Late this afternoon our core router in Soda Hall had a hard failure on one of the management switch modules. When the router tried to fail over to the backup module, it also, exhibited a failure. I have rebooted the first module and network service has been restored. However, there may still be a problem and we are addressing this now with the vendor. Further outages may occur without warning until we get this resolved. I regret the inconvenience this may cause.
[2006-04-12 10:15:58 | Fred Archibald, IDSG Network Architect]
Last night we replaced the failing management module on our core network router in Soda Hall. The network has been stable since about 18:45 last evening. As a precaution, we will be replacing the other management module early Friday morning. There will be a brief network outage from 07:00-07:30 when this is done.
Additionally, we saw a software failure on the core router in Cory Hall about 16:15 yesterday. That box was rebooted and has been stable since as well. However, we are continuing to investigate this incident with the vendor.
Let’s all think positive thoughts for today.
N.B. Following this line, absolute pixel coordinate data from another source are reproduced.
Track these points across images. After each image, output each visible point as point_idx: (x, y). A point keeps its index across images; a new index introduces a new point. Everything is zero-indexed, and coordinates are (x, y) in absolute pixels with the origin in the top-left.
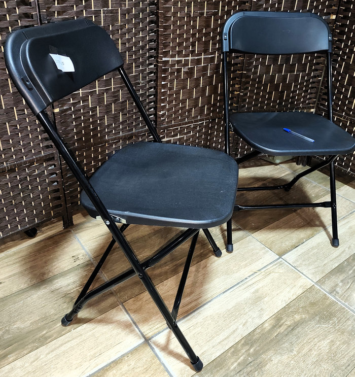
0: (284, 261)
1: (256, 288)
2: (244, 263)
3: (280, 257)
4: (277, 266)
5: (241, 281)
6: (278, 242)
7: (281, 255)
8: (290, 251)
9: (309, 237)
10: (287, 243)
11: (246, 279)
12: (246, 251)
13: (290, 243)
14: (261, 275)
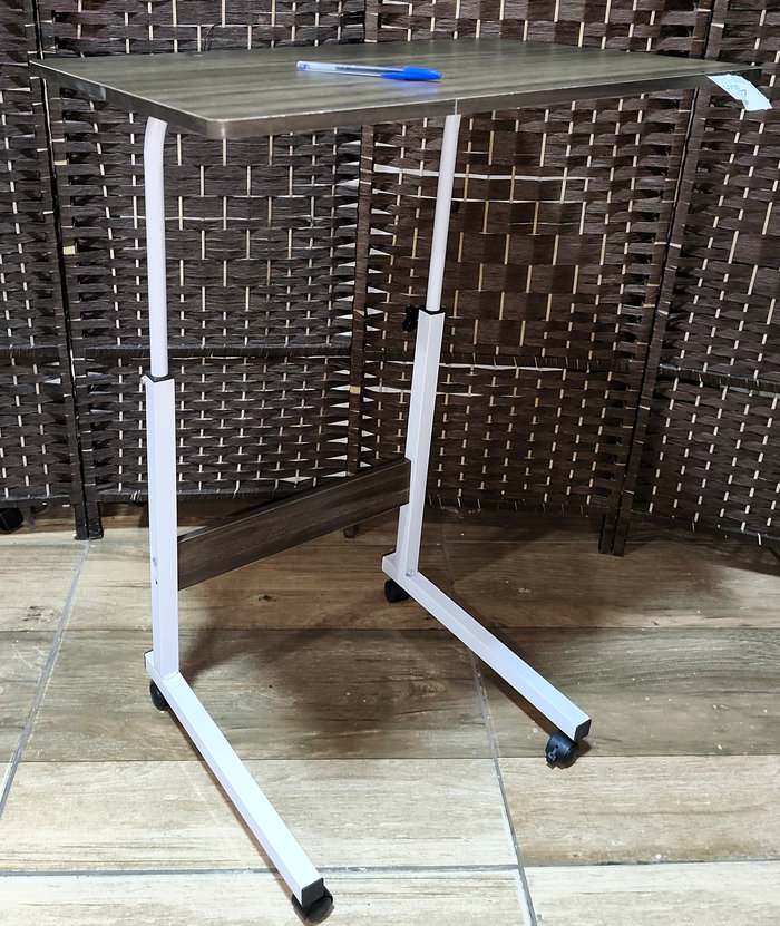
0: (519, 883)
1: (353, 909)
2: (392, 825)
3: (520, 867)
4: (482, 884)
5: (334, 870)
6: (561, 819)
7: (526, 859)
8: (572, 864)
9: (685, 855)
10: (587, 838)
11: (355, 869)
12: (436, 794)
13: (598, 840)
14: (405, 884)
[2006-04-13 09:33:23 | Fred Archibald, IDSG Network Architect]
It seems that the Soda core router’s suspect management module did indeed have a problem and failed again last evening (04/12/06). Network staff replaced that module so we now have 2 modules that have been replaced in the Soda core. I will continue some tests tomorrow, 4/14/06 during the scheduled network downtime at 07:00–07:30 to verify that the core will recover properly from a management module failure.
Additionally, the crash we saw in Cory on Tuesday, 4/11/06, was apparently caused by a known software bug in the router code. We will be enabling some features on the router as a prevention until the patch to the code is available at the end of the April. When the patch is available, we will be upgrading the network code and I will schedule a network downtime.